O psiquiatra José Norberto Ramos Leite foi quem assinou o laudo, que daria conta da liberação progressiva do preso, com acompanhamento psiquiátrico e com medicações.
“Casualmente, fiz o laudo que deu origem à jurisprudência. Sugeri a desinternação progressiva, e o juiz acatou”, relembrou.
O médico tem mais de 40 anos de carreira trabalhando na custódia de pessoas com doenças mentais que cometeram crimes. E, com sua experiência, ele revelou que não vê com bons olhos a resolução do Conselho Nacional de Justiça que pede o fechamento completo de todos os hospitais psiquiátricos até maio de 2024.

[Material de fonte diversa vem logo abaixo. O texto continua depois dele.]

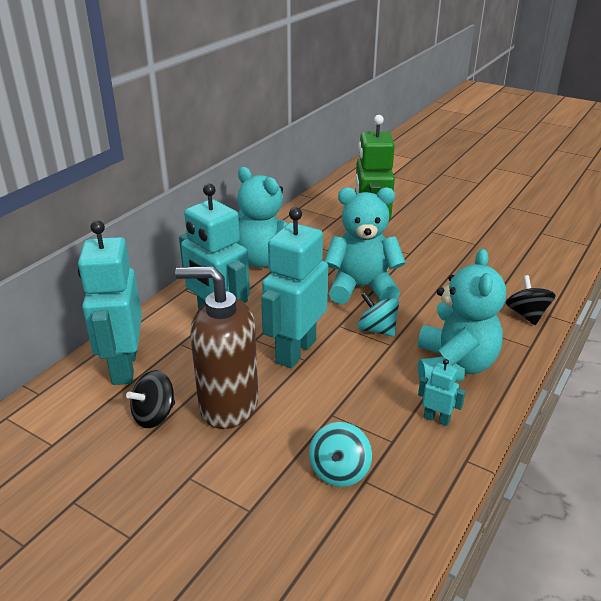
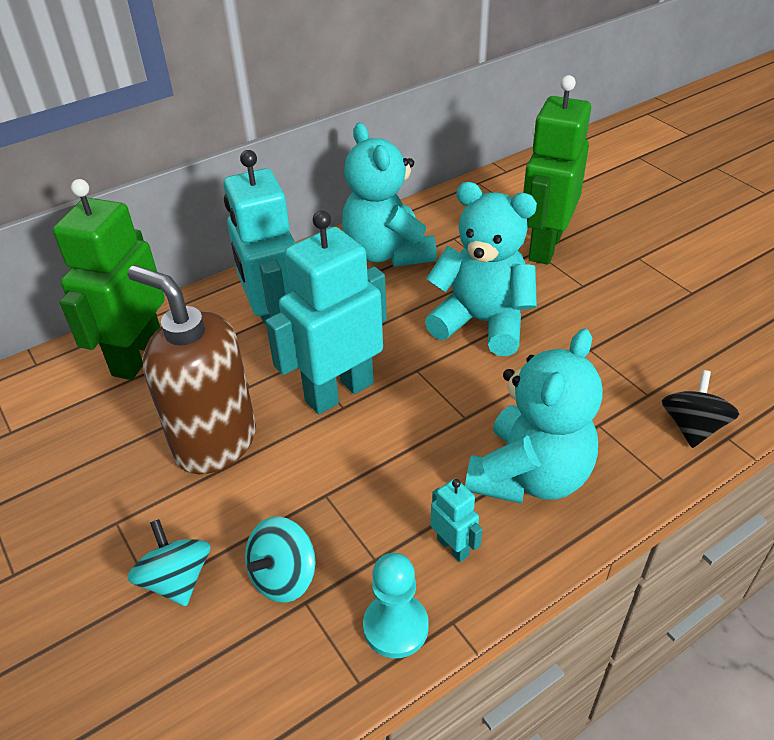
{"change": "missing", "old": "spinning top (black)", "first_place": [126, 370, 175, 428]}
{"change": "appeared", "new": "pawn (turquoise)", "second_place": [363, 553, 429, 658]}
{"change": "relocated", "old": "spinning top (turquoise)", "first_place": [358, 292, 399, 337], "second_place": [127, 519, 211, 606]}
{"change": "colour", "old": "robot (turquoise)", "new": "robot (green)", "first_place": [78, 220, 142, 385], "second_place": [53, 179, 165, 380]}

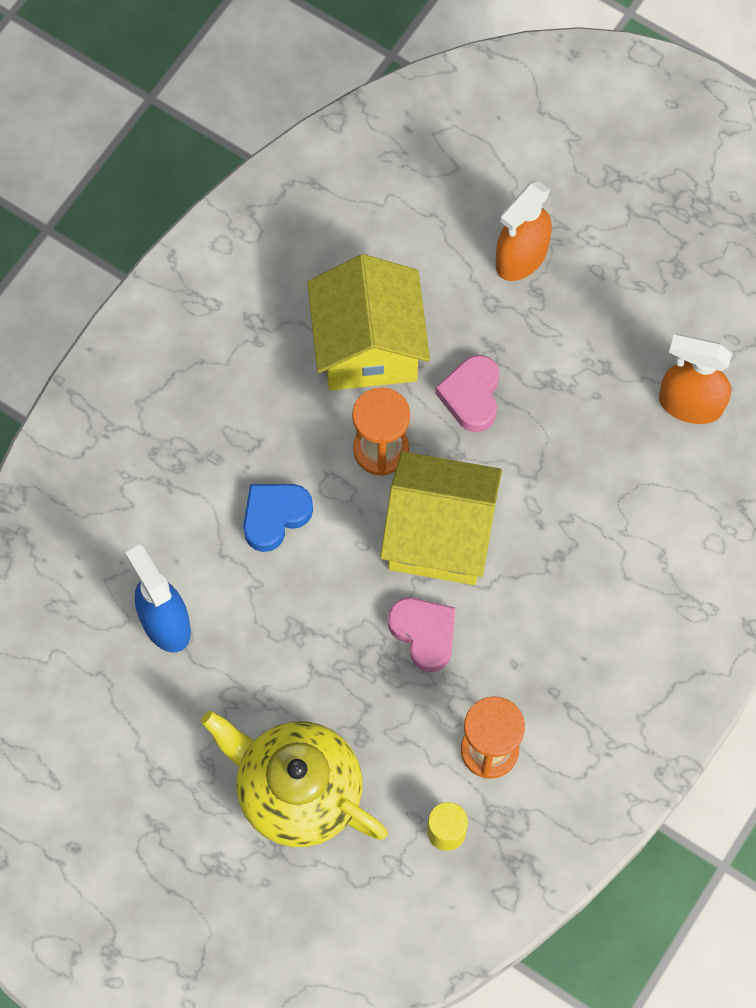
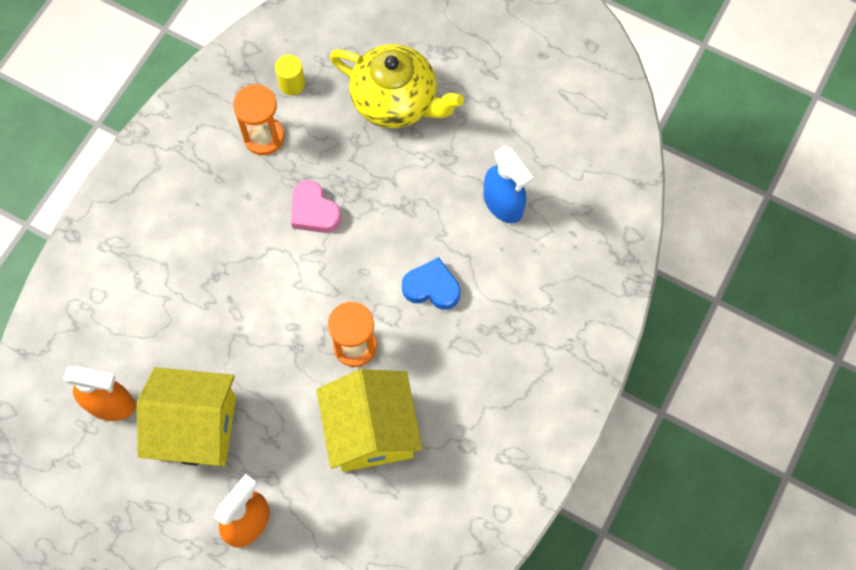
{"change": "missing", "old": "heart (pink)", "first_place": [435, 355, 500, 432]}
{"change": "relocated", "old": "house (yellow)", "first_place": [380, 452, 502, 585], "second_place": [137, 367, 236, 466]}
{"change": "spun", "old": "heart (blue)", "first_place": [243, 484, 313, 552], "second_place": [402, 257, 460, 310], "degrees": -120}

“Se não houvesse ninguém que em função de doença mental colocasse em risco terceiros, a sociedade aí fora, sem controle, tudo bem. Como isso vai ser organizado também é uma incógnita para mim”, argumentou.
Sem a existência dos hospitais de psiquiatria, o tratamento ficaria a cargo do Sistema Único de Saúde (SUS) e das famílias dos pacientes. E, segundo o médico, não é o melhor cenário depender das famílias, uma vez que nem todas têm capacidade de cuidar corretamente destas pessoas.
“Algumas famílias não aceitam de jeito nenhum, outras famílias têm muito medo, muito receio – quem viu alguém matar uma mãe, pai ou parente, por exemplo, às vezes, fica com isso”, explicou José Norberto.
CNJ explica funcionamento de resolução
Uma resolução publicada pelo Conselho Nacional de Justiça no final do mês de maio deste ano prevê que hospitais psiquiátricos deixem de existir até maio de 2024. A situação provocaria uma mudança na forma de tratar presos com problemas psiquiátricos: eles não teriam um local específico para se tratarem, e a partir de então, estariam de volta em contato com a sociedade.
A situação traz preocupação a todos os setores envolvidos na custódia destes pacientes. Médicos e funcionários acreditam que não há estrutura para o fim dos hospitais de custódia e parte dos presos com problemas psiquiátricos pode não estar pronta para o convívio com pessoas comuns e, principalmente, as pessoas próximas poderão estar despreparadas para lidar com situações de risco.
Luís Geraldo Santana Lanfredi, juiz auxiliar da presidência do CNJ, afirmou que esses pacientes deverão ser atendidos na estrutura do SUS.
“Aquelas situações em que uma pessoa tenha que ser desalojada sub cuidados, sob acompanhamento, desses espaços onde elas se encontrem, que elas sejam absorvidas pelo serviço que a rede já proporciona”, explicou o juiz.
Lanfredi explica que o objetivo do CNJ é prover atendimento aos presos com problemas psiquiátricos sem deixá-los esquecidos na sociedade.
“Temos aqui um bem maior de proteção também neste equilíbrio, ao mesmo tempo, de não vulnerabilizar a sociedade, mas também de valorizar essas pessoas que, a realidade mostra, ficam absolutamente esquecidas, relegadas à própria sorte, e sem o principal, que é o atendimento de saúde, que pode efetivamente – e todos nós apostamos nisso – dar condição de reestabelecer o convívio dessas pessoas diante das suas necessidades”, argumentou.
O Profissão Repórter desta terça-feira (5) contou histórias de pessoas que estão envolvidas no fechamento dos hospitais psiquiátricos em todo o país, atendendo à resolução do CNJ, e mostrou as dificuldades com o tratamento tanto para os pacientes, presos com transtornos mentais, como para os familiares deles e, ainda, para os médicos e funcionários das instituições de custódia.